▸ Work request: The data must be returned in full and exactly as given.

Document layout detection data
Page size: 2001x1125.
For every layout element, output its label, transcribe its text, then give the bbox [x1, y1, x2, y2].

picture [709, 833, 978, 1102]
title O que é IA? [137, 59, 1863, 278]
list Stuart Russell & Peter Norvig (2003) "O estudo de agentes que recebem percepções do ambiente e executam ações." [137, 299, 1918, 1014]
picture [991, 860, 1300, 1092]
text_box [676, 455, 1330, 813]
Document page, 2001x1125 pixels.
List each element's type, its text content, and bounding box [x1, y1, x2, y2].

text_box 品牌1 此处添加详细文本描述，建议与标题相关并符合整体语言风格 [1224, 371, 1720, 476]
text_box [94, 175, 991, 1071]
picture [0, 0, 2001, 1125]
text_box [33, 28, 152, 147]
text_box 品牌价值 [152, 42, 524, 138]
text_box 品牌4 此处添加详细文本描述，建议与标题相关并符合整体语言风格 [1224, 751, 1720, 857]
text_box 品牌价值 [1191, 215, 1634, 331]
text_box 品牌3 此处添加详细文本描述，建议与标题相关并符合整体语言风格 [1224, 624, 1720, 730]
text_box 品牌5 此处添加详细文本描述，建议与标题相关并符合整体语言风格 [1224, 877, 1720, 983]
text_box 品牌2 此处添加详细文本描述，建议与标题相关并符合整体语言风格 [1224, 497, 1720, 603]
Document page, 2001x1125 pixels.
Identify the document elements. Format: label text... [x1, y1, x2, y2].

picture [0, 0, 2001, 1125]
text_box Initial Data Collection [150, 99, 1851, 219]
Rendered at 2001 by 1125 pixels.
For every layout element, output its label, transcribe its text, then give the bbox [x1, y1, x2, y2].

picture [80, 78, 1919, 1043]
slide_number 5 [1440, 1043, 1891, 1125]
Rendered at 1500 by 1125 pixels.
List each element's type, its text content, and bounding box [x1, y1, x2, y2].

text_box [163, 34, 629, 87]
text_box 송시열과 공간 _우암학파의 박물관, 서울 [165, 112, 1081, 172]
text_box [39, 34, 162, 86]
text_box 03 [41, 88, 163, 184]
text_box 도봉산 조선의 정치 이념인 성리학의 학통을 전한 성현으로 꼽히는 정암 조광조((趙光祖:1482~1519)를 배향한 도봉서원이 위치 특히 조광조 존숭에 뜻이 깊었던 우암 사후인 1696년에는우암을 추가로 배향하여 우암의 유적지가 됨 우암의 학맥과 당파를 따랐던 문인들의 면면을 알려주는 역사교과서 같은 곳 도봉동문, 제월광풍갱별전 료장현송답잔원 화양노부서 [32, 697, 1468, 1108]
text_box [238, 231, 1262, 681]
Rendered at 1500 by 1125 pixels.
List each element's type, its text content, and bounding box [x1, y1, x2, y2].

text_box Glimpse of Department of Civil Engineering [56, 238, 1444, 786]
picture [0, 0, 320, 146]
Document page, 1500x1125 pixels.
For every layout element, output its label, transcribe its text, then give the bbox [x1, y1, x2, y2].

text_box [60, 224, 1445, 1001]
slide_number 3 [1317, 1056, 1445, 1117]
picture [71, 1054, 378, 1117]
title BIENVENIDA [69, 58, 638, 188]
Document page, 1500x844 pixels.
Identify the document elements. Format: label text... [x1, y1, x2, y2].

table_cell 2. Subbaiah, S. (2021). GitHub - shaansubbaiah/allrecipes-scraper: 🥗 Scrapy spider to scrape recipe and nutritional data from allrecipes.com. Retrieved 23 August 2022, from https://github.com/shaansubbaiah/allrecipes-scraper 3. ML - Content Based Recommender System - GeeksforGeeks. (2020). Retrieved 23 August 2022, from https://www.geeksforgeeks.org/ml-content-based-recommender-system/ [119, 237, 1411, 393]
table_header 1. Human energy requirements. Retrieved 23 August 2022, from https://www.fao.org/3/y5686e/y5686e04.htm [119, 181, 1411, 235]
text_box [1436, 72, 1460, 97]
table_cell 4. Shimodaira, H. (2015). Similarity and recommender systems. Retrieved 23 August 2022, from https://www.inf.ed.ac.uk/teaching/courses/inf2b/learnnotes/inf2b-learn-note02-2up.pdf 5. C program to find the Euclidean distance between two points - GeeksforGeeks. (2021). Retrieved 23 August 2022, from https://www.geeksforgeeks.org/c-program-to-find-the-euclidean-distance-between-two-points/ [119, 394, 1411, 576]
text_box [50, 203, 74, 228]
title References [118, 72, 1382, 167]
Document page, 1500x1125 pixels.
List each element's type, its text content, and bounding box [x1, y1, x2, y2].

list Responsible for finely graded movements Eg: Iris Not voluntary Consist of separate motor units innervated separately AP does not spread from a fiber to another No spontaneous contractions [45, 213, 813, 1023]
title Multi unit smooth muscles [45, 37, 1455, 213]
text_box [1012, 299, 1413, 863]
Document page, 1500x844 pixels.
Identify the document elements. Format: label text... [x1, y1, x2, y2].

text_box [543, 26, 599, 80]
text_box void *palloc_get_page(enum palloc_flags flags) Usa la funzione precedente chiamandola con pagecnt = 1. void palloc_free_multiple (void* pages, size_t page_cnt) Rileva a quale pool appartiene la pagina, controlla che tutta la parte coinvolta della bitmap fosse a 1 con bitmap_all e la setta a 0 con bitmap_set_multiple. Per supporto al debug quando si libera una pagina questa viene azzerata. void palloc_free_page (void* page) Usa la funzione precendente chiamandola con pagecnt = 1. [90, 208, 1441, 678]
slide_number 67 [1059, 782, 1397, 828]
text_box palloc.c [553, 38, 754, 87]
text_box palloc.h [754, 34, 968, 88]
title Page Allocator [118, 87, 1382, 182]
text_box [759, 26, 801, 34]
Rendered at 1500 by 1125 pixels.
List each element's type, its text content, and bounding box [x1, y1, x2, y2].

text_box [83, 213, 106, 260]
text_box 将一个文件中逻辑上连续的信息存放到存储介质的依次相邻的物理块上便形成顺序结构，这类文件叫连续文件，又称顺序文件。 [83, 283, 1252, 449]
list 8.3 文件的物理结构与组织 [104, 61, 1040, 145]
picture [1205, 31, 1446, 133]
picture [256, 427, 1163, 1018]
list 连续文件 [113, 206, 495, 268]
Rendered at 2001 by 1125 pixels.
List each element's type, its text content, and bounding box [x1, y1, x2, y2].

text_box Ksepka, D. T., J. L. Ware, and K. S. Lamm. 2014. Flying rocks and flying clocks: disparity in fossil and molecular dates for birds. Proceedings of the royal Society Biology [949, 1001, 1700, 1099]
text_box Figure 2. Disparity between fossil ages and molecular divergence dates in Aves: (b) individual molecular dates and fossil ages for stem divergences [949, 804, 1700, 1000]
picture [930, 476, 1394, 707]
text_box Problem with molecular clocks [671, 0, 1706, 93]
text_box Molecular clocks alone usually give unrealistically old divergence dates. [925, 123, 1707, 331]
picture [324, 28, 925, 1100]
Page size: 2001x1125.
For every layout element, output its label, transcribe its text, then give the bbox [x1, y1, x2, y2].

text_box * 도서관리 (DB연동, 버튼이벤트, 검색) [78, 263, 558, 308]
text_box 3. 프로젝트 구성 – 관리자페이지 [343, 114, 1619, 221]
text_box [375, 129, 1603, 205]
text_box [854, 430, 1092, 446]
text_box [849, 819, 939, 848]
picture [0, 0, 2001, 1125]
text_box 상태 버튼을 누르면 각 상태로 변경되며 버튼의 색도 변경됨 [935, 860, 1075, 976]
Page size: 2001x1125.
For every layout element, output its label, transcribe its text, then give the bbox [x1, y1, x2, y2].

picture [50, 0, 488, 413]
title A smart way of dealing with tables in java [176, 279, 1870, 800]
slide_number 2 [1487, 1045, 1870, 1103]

▸ Result of this exercise:
Page size: 2001x1125.
For every layout element, output its label, transcribe its text, then give the bbox [x1, y1, x2, y2].

picture [709, 833, 978, 1102]
title O que é IA? [137, 59, 1863, 278]
list Stuart Russell & Peter Norvig (2003) "O estudo de agentes que recebem percepções do ambiente e executam ações." [137, 299, 1918, 1014]
picture [991, 860, 1300, 1092]
text_box [676, 455, 1330, 813]
Document page, 2001x1125 pixels.
List each element's type, its text content, and bounding box [x1, y1, x2, y2].

text_box 品牌1 此处添加详细文本描述，建议与标题相关并符合整体语言风格 [1224, 371, 1720, 476]
text_box [94, 175, 991, 1071]
picture [0, 0, 2001, 1125]
text_box [33, 28, 152, 147]
text_box 品牌价值 [152, 42, 524, 138]
text_box 品牌4 此处添加详细文本描述，建议与标题相关并符合整体语言风格 [1224, 751, 1720, 857]
text_box 品牌价值 [1191, 215, 1634, 331]
text_box 品牌3 此处添加详细文本描述，建议与标题相关并符合整体语言风格 [1224, 624, 1720, 730]
text_box 品牌5 此处添加详细文本描述，建议与标题相关并符合整体语言风格 [1224, 877, 1720, 983]
text_box 品牌2 此处添加详细文本描述，建议与标题相关并符合整体语言风格 [1224, 497, 1720, 603]
Document page, 2001x1125 pixels.
Identify the document elements. Format: label text... [x1, y1, x2, y2].

picture [0, 0, 2001, 1125]
text_box Initial Data Collection [150, 99, 1851, 219]
Rendered at 2001 by 1125 pixels.
For every layout element, output its label, transcribe its text, then give the bbox [x1, y1, x2, y2].

picture [80, 78, 1919, 1043]
slide_number 5 [1440, 1043, 1891, 1125]
Rendered at 1500 by 1125 pixels.
List each element's type, its text content, and bounding box [x1, y1, x2, y2].

text_box [163, 34, 629, 87]
text_box 송시열과 공간 _우암학파의 박물관, 서울 [165, 112, 1081, 172]
text_box [39, 34, 162, 86]
text_box 03 [41, 88, 163, 184]
text_box 도봉산 조선의 정치 이념인 성리학의 학통을 전한 성현으로 꼽히는 정암 조광조((趙光祖:1482~1519)를 배향한 도봉서원이 위치 특히 조광조 존숭에 뜻이 깊었던 우암 사후인 1696년에는우암을 추가로 배향하여 우암의 유적지가 됨 우암의 학맥과 당파를 따랐던 문인들의 면면을 알려주는 역사교과서 같은 곳 도봉동문, 제월광풍갱별전 료장현송답잔원 화양노부서 [32, 697, 1468, 1108]
text_box [238, 231, 1262, 681]
Rendered at 1500 by 1125 pixels.
List each element's type, its text content, and bounding box [x1, y1, x2, y2].

text_box Glimpse of Department of Civil Engineering [56, 238, 1444, 786]
picture [0, 0, 320, 146]
Document page, 1500x1125 pixels.
For every layout element, output its label, transcribe its text, then give the bbox [x1, y1, x2, y2].

text_box [60, 224, 1445, 1001]
slide_number 3 [1317, 1056, 1445, 1117]
picture [71, 1054, 378, 1117]
title BIENVENIDA [69, 58, 638, 188]
Document page, 1500x844 pixels.
Identify the document elements. Format: label text... [x1, y1, x2, y2].

table_cell 2. Subbaiah, S. (2021). GitHub - shaansubbaiah/allrecipes-scraper: 🥗 Scrapy spider to scrape recipe and nutritional data from allrecipes.com. Retrieved 23 August 2022, from https://github.com/shaansubbaiah/allrecipes-scraper 3. ML - Content Based Recommender System - GeeksforGeeks. (2020). Retrieved 23 August 2022, from https://www.geeksforgeeks.org/ml-content-based-recommender-system/ [119, 237, 1411, 393]
table_header 1. Human energy requirements. Retrieved 23 August 2022, from https://www.fao.org/3/y5686e/y5686e04.htm [119, 181, 1411, 235]
text_box [1436, 72, 1460, 97]
table_cell 4. Shimodaira, H. (2015). Similarity and recommender systems. Retrieved 23 August 2022, from https://www.inf.ed.ac.uk/teaching/courses/inf2b/learnnotes/inf2b-learn-note02-2up.pdf 5. C program to find the Euclidean distance between two points - GeeksforGeeks. (2021). Retrieved 23 August 2022, from https://www.geeksforgeeks.org/c-program-to-find-the-euclidean-distance-between-two-points/ [119, 394, 1411, 576]
text_box [50, 203, 74, 228]
title References [118, 72, 1382, 167]
Document page, 1500x1125 pixels.
List each element's type, its text content, and bounding box [x1, y1, x2, y2].

list Responsible for finely graded movements Eg: Iris Not voluntary Consist of separate motor units innervated separately AP does not spread from a fiber to another No spontaneous contractions [45, 213, 813, 1023]
title Multi unit smooth muscles [45, 37, 1455, 213]
text_box [1012, 299, 1413, 863]
Document page, 1500x844 pixels.
Identify the document elements. Format: label text... [x1, y1, x2, y2].

text_box [543, 26, 599, 80]
text_box void *palloc_get_page(enum palloc_flags flags) Usa la funzione precedente chiamandola con pagecnt = 1. void palloc_free_multiple (void* pages, size_t page_cnt) Rileva a quale pool appartiene la pagina, controlla che tutta la parte coinvolta della bitmap fosse a 1 con bitmap_all e la setta a 0 con bitmap_set_multiple. Per supporto al debug quando si libera una pagina questa viene azzerata. void palloc_free_page (void* page) Usa la funzione precendente chiamandola con pagecnt = 1. [90, 208, 1441, 678]
slide_number 67 [1059, 782, 1397, 828]
text_box palloc.c [553, 38, 754, 87]
text_box palloc.h [754, 34, 968, 88]
title Page Allocator [118, 87, 1382, 182]
text_box [759, 26, 801, 34]
Rendered at 1500 by 1125 pixels.
List each element's type, its text content, and bounding box [x1, y1, x2, y2].

text_box [83, 213, 106, 260]
text_box 将一个文件中逻辑上连续的信息存放到存储介质的依次相邻的物理块上便形成顺序结构，这类文件叫连续文件，又称顺序文件。 [83, 283, 1252, 449]
list 8.3 文件的物理结构与组织 [104, 61, 1040, 145]
picture [1205, 31, 1446, 133]
picture [256, 427, 1163, 1018]
list 连续文件 [113, 206, 495, 268]
Rendered at 2001 by 1125 pixels.
List each element's type, its text content, and bounding box [x1, y1, x2, y2].

text_box Ksepka, D. T., J. L. Ware, and K. S. Lamm. 2014. Flying rocks and flying clocks: disparity in fossil and molecular dates for birds. Proceedings of the royal Society Biology [949, 1001, 1700, 1099]
text_box Figure 2. Disparity between fossil ages and molecular divergence dates in Aves: (b) individual molecular dates and fossil ages for stem divergences [949, 804, 1700, 1000]
picture [930, 476, 1394, 707]
text_box Problem with molecular clocks [671, 0, 1706, 93]
text_box Molecular clocks alone usually give unrealistically old divergence dates. [925, 123, 1707, 331]
picture [324, 28, 925, 1100]
Page size: 2001x1125.
For every layout element, output its label, transcribe its text, then give the bbox [x1, y1, x2, y2].

text_box * 도서관리 (DB연동, 버튼이벤트, 검색) [78, 263, 558, 308]
text_box 3. 프로젝트 구성 – 관리자페이지 [343, 114, 1619, 221]
text_box [375, 129, 1603, 205]
text_box [854, 430, 1092, 446]
text_box [849, 819, 939, 848]
picture [0, 0, 2001, 1125]
text_box 상태 버튼을 누르면 각 상태로 변경되며 버튼의 색도 변경됨 [935, 860, 1075, 976]
Page size: 2001x1125.
For every layout element, output its label, transcribe its text, then give the bbox [x1, y1, x2, y2].

picture [50, 0, 488, 413]
title A smart way of dealing with tables in java [176, 279, 1870, 800]
slide_number 2 [1487, 1045, 1870, 1103]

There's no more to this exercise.